■ **What you should do**
The whole listing, please: repeat it exactly, with the pictures left out.
■ ■ ■ ■ ■
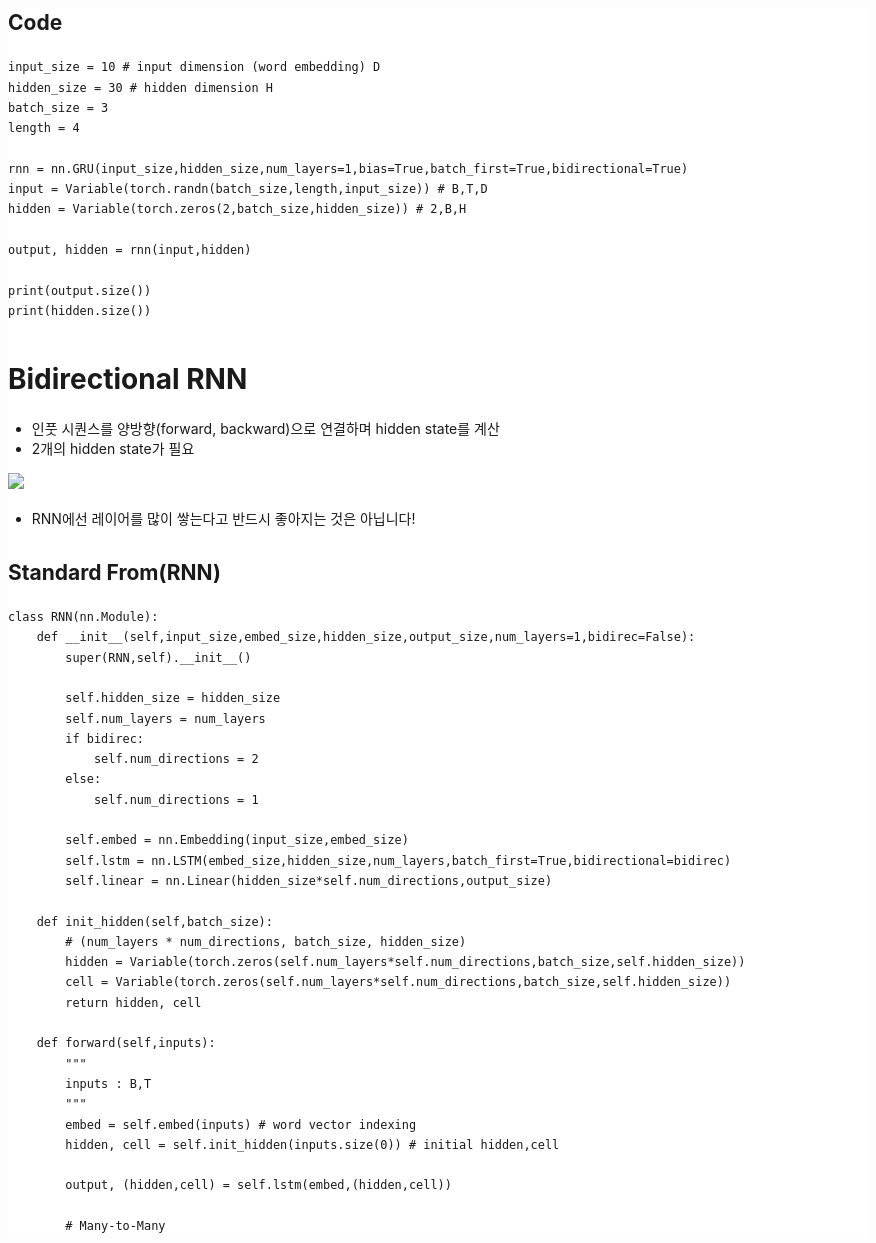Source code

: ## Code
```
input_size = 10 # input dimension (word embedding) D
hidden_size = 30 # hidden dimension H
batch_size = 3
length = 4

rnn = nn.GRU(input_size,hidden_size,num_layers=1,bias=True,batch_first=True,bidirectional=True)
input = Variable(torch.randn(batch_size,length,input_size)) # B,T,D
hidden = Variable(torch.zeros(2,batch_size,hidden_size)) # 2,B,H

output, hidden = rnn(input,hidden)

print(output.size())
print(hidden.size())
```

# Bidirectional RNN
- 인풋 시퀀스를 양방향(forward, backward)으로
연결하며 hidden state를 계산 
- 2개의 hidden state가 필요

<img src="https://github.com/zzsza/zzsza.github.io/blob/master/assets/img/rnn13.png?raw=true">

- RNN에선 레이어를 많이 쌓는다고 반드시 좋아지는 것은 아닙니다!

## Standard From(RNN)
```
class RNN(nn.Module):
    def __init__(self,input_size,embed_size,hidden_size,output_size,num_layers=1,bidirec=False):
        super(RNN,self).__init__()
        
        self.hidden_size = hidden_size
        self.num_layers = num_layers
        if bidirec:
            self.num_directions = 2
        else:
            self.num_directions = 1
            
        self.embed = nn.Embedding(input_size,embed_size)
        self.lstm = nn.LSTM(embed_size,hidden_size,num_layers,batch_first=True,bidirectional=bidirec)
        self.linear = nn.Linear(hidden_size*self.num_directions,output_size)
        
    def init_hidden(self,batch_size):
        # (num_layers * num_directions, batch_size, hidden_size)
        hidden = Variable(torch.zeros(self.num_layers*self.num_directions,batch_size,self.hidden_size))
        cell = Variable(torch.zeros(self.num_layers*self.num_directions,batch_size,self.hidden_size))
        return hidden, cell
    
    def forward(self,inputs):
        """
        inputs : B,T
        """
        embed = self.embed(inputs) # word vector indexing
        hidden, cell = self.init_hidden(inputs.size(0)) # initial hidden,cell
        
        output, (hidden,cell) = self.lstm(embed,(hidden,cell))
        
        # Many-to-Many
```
■ ■ ■ ■ ■
■ **Exercise solution**
Source code

: ## Code
```
input_size = 10 # input dimension (word embedding) D
hidden_size = 30 # hidden dimension H
batch_size = 3
length = 4

rnn = nn.GRU(input_size,hidden_size,num_layers=1,bias=True,batch_first=True,bidirectional=True)
input = Variable(torch.randn(batch_size,length,input_size)) # B,T,D
hidden = Variable(torch.zeros(2,batch_size,hidden_size)) # 2,B,H

output, hidden = rnn(input,hidden)

print(output.size())
print(hidden.size())
```

# Bidirectional RNN
- 인풋 시퀀스를 양방향(forward, backward)으로
연결하며 hidden state를 계산 
- 2개의 hidden state가 필요

<img src="https://github.com/zzsza/zzsza.github.io/blob/master/assets/img/rnn13.png?raw=true">

- RNN에선 레이어를 많이 쌓는다고 반드시 좋아지는 것은 아닙니다!

## Standard From(RNN)
```
class RNN(nn.Module):
    def __init__(self,input_size,embed_size,hidden_size,output_size,num_layers=1,bidirec=False):
        super(RNN,self).__init__()
        
        self.hidden_size = hidden_size
        self.num_layers = num_layers
        if bidirec:
            self.num_directions = 2
        else:
            self.num_directions = 1
            
        self.embed = nn.Embedding(input_size,embed_size)
        self.lstm = nn.LSTM(embed_size,hidden_size,num_layers,batch_first=True,bidirectional=bidirec)
        self.linear = nn.Linear(hidden_size*self.num_directions,output_size)
        
    def init_hidden(self,batch_size):
        # (num_layers * num_directions, batch_size, hidden_size)
        hidden = Variable(torch.zeros(self.num_layers*self.num_directions,batch_size,self.hidden_size))
        cell = Variable(torch.zeros(self.num_layers*self.num_directions,batch_size,self.hidden_size))
        return hidden, cell
    
    def forward(self,inputs):
        """
        inputs : B,T
        """
        embed = self.embed(inputs) # word vector indexing
        hidden, cell = self.init_hidden(inputs.size(0)) # initial hidden,cell
        
        output, (hidden,cell) = self.lstm(embed,(hidden,cell))
        
        # Many-to-Many
```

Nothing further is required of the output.